Extrait du texte:
Après des études coloniales, Raoul, que je viens d’épouser il y a deux mois, part en janvier 1946 au Congo belge. Il doit administrer deux régions, presque aussi vastes que la Belgique : les Bayaka-Nord et la Lonzo dans le Kwango.
Raoul est le « Bula-Matari ». C’est le nom que les autochtones donnent à tous ceux qui représentent le gouvernement en souvenir de Stanley, « casseur de pierres ».
Son travail consiste à maintenir l’ordre, créer des routes, construire des ponts et des maisons, planter des arbres, organiser des cultures, collecter les impôts, rendre justice, effectuer des recensements. Raoul restera au service de l’état de 1946 à 1949.
En mai 1946, je le rejoins.

Nous devons aller en brousse vingt jours par mois. Nous logeons dans des gîtes d’étapes, parfois dans des huttes dans les villages.
Dans la région, il n’y a presque pas de routes. Bien souvent nous sommes obligés de nous déplacer en tipoy (chaise à porteur) ou en pirogue.

Aujourd’hui, nous allons à Kasongo-Lunda, une ethnie dont le chef « Kiamfu » est le chef coutumier. Jusqu’à présent, dans toutes les régions visitées, nous avons été très bien reçus.
Ici, c’est différent. Ancienne région d’esclavagistes, les agents de l’état ont mis fin à ce commerce lucratif. « Kiamfu » est connu pour sa cruauté.

La région est superbe : un décor sauvage, grandiose avec de prodigieux rochers, des forêts, des vallées aux gorges profondes. Les chutes Guillaume, parmi les plus belles du monde, sont sur notre route.
Cette fois, nous ne les verrons pas ; c’est la saison des plues et tout est sous eau. La route s’est effondrée. Impossible de continuer à rouler sur la route avec le camion Dodge.
Nous devrions effectuer un détour de huit heures pour arriver à destination. Nous ne pouvons nous le permettre car dans deux heures, à 6 h, il fera nuit.

Que faire ?

Les indigènes connaissent un raccourci pour accéder à un autre petit village où nous pourrions passer la nuit.
Toutefois, il se trouve au dessus de la falaise et est très difficile d’accès. Il faudra grimper très haut entre les arbres pendant au moins une heure pour y arriver. Ce ne sera pas une mince affaire car la boue est glissante.

N’étant pas très sportive, mon mari me prend sur son dos. Très vite, il lui devient impossible d’avancer : il faut se tenir aux arbres car la pente est trop abrupte.
Finalement, un porteur indigène me prend sur son dos. Ils ont l’habitude et grimpent facilement.
Raoul, sans moi sur son dos, s’en sort péniblement !
Pendant tout le trajet, je suis presque tête en bas. Je crois ma dernière heure arrivée…

La nuit tombe lorsque nous arrivons, enfin, au village.
Les policiers et les boys ont grimpé beaucoup plus vite que nous.
Etant donné qu’il n’y a pas de gîte, ils ont fait évacuer des chèvres d’une hutte indigène.
Quand nous arrivons, ils sont en train de mettre de la terre fraîche par terre afin que nous puissions passer la nuit à l’abri.

Données enregistrées
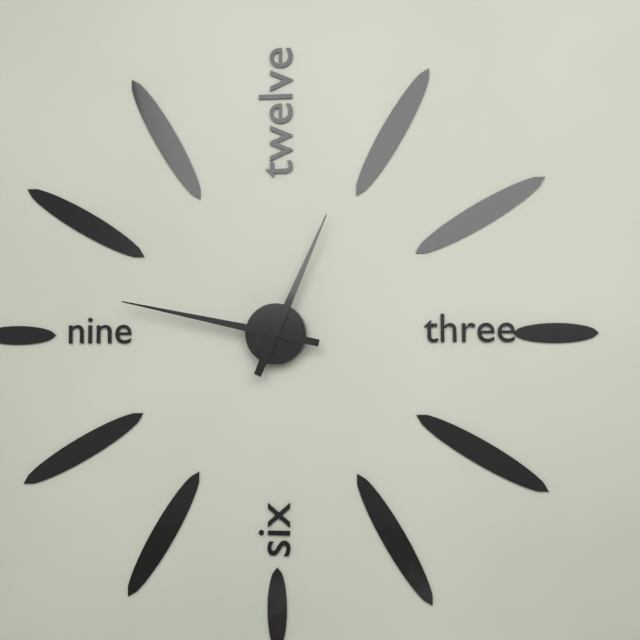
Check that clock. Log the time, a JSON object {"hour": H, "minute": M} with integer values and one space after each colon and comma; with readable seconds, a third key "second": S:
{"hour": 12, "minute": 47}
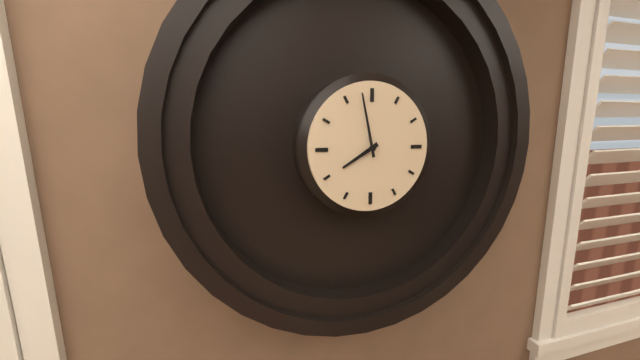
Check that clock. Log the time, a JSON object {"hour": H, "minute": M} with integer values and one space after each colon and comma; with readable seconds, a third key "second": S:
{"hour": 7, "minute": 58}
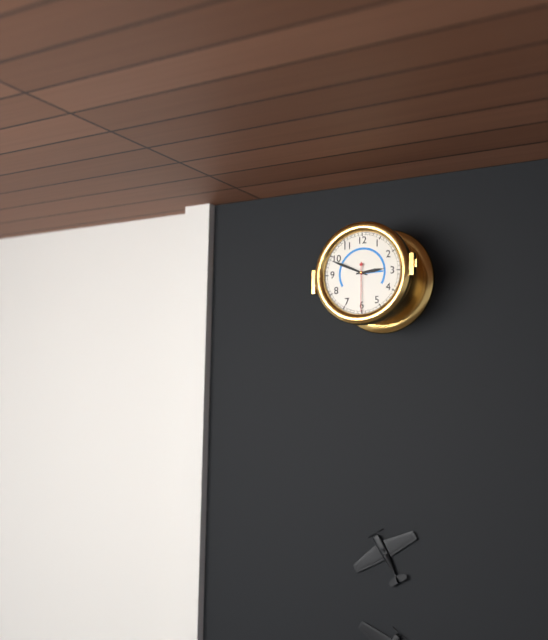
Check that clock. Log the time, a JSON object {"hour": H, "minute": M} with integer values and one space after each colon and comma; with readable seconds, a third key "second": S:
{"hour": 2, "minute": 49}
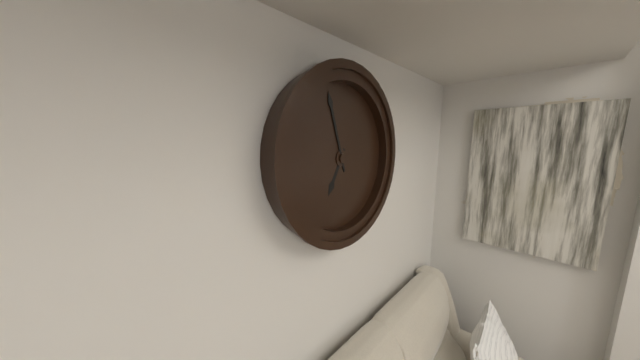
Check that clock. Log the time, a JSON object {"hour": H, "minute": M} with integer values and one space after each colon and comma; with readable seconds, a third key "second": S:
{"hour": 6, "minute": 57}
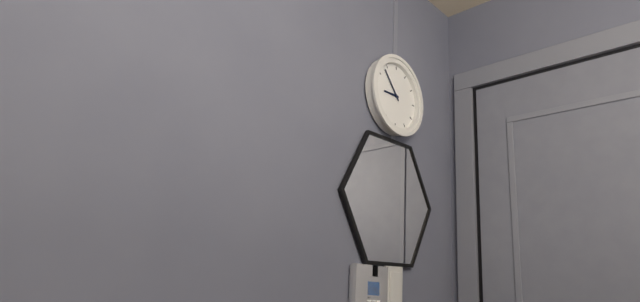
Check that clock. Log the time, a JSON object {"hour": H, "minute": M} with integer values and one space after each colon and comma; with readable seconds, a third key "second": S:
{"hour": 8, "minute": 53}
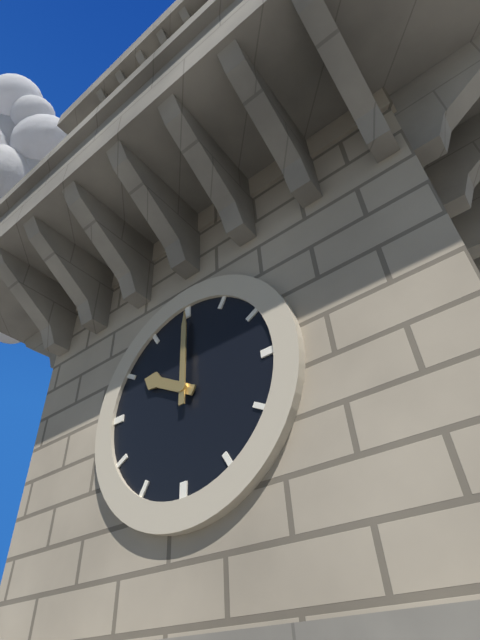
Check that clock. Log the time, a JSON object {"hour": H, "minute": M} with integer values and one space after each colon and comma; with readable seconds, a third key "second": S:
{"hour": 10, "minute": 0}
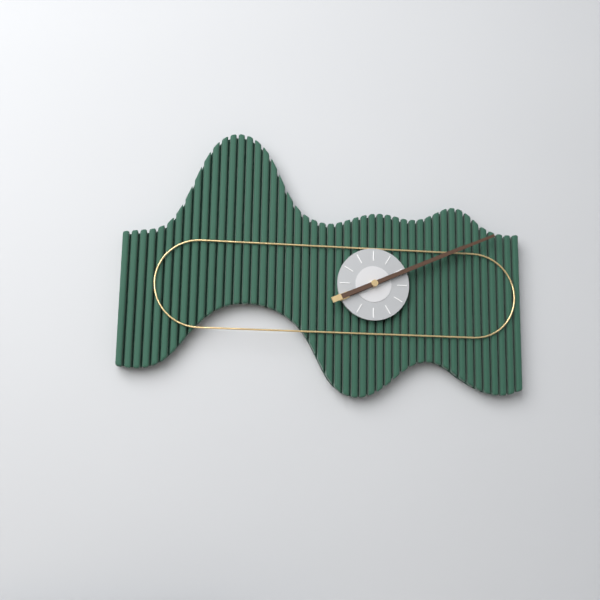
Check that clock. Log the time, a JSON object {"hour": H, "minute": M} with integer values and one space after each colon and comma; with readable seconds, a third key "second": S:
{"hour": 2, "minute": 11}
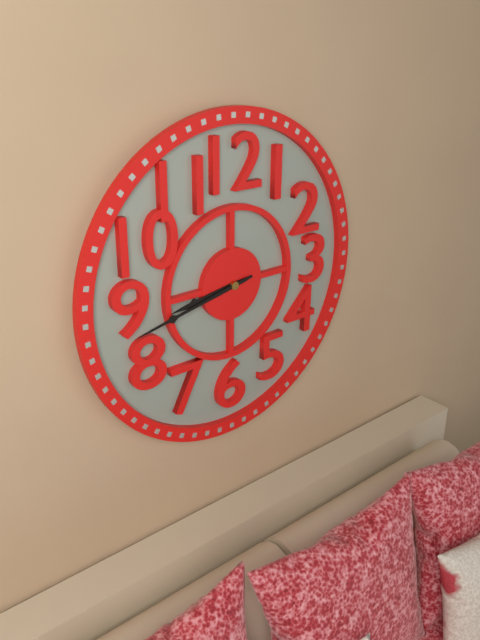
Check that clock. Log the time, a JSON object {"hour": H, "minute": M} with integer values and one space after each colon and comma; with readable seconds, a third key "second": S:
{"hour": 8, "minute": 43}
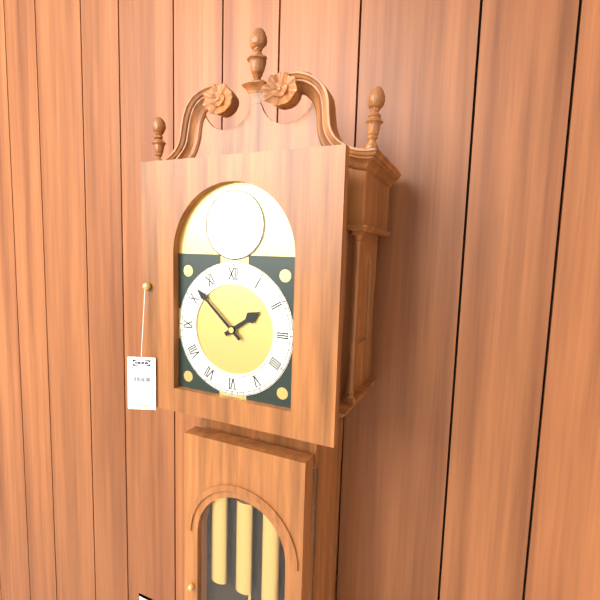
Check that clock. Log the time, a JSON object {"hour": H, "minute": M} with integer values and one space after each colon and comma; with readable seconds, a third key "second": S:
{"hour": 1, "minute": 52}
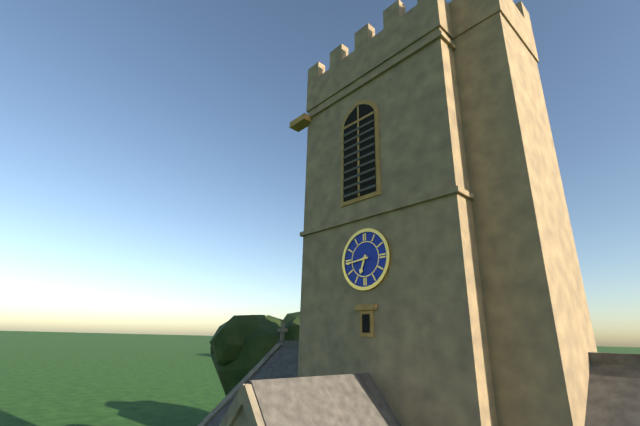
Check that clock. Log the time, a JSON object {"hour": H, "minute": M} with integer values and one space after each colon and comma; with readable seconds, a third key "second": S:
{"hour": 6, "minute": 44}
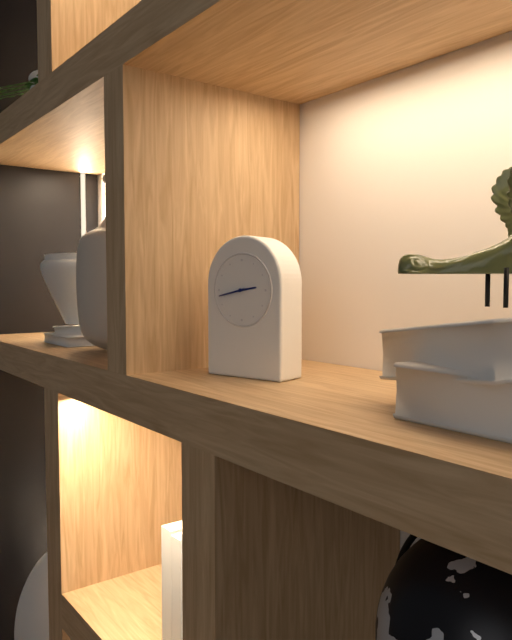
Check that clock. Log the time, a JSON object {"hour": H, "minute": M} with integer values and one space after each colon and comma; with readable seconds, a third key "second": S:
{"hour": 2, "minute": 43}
* * *
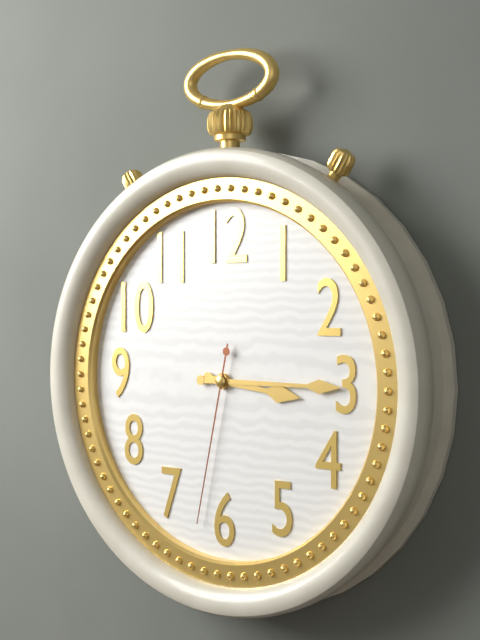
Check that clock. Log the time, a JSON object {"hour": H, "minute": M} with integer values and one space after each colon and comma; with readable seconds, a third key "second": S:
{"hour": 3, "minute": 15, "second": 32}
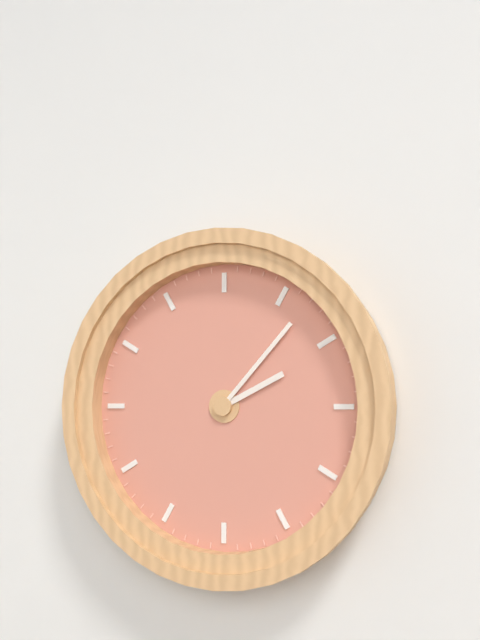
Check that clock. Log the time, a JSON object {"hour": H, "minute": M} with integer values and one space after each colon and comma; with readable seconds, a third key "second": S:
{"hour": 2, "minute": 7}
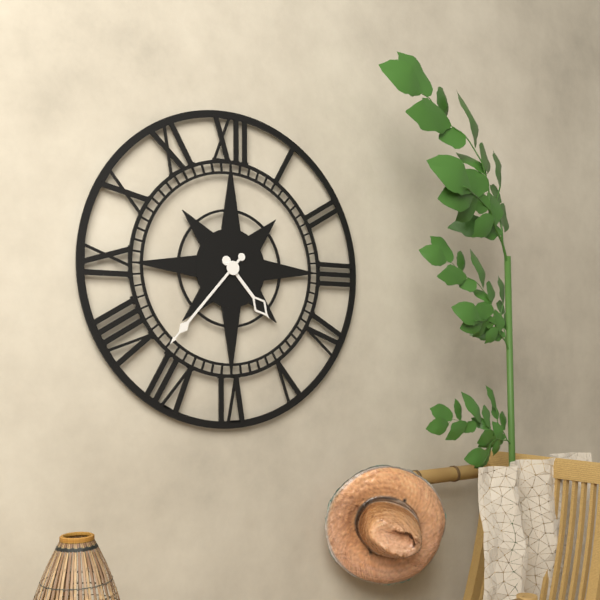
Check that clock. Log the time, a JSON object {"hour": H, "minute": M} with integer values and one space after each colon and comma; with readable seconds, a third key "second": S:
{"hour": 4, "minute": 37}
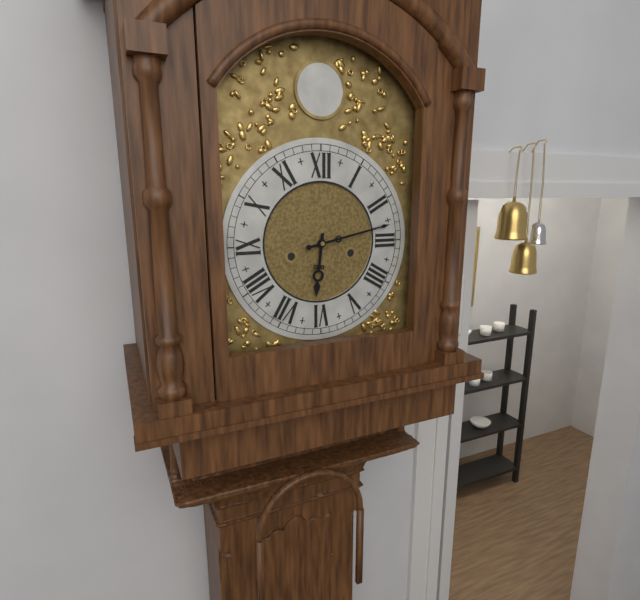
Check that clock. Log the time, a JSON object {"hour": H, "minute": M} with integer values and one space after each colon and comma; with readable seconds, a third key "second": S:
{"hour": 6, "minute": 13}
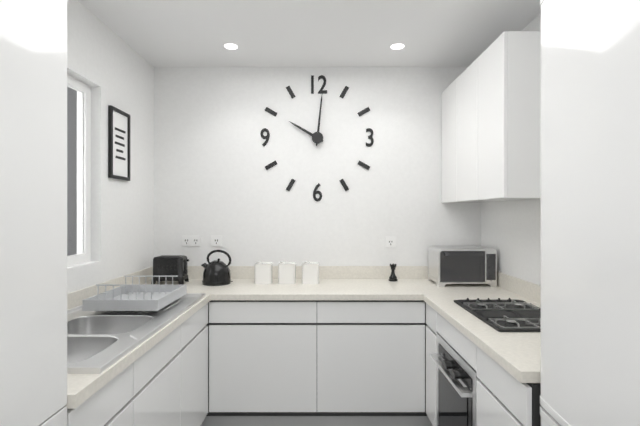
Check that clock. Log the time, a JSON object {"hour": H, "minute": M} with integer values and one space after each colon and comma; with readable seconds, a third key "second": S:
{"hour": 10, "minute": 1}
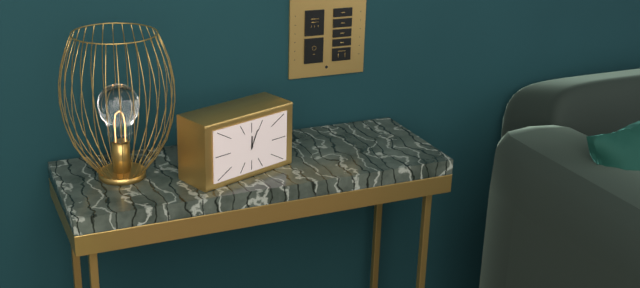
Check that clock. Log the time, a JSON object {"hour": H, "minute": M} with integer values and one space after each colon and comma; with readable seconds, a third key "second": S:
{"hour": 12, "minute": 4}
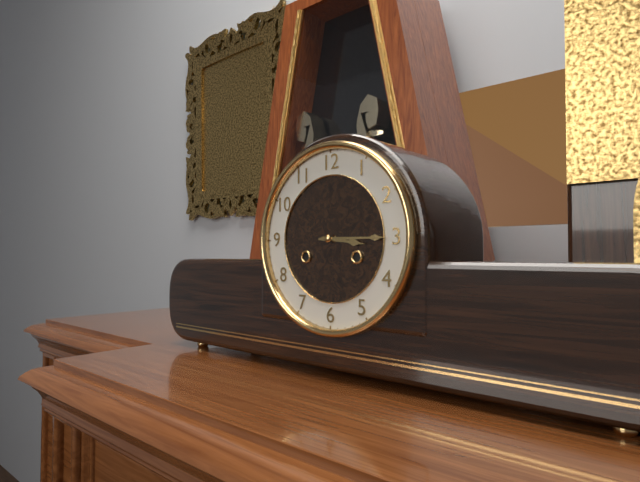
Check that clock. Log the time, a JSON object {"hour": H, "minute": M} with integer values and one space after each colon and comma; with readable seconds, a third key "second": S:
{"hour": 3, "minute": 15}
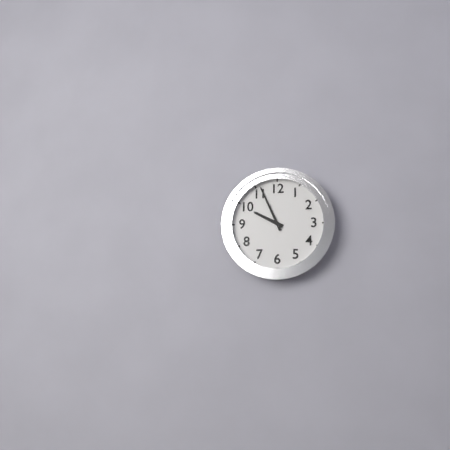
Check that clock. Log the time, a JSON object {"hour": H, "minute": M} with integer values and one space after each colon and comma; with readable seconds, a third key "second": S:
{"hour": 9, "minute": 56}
--
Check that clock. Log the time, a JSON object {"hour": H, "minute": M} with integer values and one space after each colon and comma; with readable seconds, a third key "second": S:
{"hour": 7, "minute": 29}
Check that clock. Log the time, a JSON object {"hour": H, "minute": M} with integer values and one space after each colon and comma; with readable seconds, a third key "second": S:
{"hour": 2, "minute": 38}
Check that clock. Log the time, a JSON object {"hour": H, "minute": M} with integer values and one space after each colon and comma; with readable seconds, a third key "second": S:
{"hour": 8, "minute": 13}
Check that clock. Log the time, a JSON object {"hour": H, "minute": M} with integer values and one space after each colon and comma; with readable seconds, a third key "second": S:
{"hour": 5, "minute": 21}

Exercices à réaliser:
(1) D'après le récit sur le Congo belge, pendant quelle période Raoul reste-t-il au service de l'État ?
(2) Reproduisez fidèlement le passage du récit sur le Congo belge qui va de « Les indigènes connaissent » jusqu'à « est trop abrupte. » inclus.

Corrigés dans l'ordre:
(1) De 1946 à 1949.

(2)
Les indigènes connaissent un raccourci pour accéder à un autre petit village où nous pourrions passer la nuit.
Toutefois, il se trouve au dessus de la falaise et est très difficile d’accès. Il faudra grimper très haut entre les arbres pendant au moins une heure pour y arriver. Ce ne sera pas une mince affaire car la boue est glissante.

N’étant pas très sportive, mon mari me prend sur son dos. Très vite, il lui devient impossible d’avancer : il faut se tenir aux arbres car la pente est trop abrupte.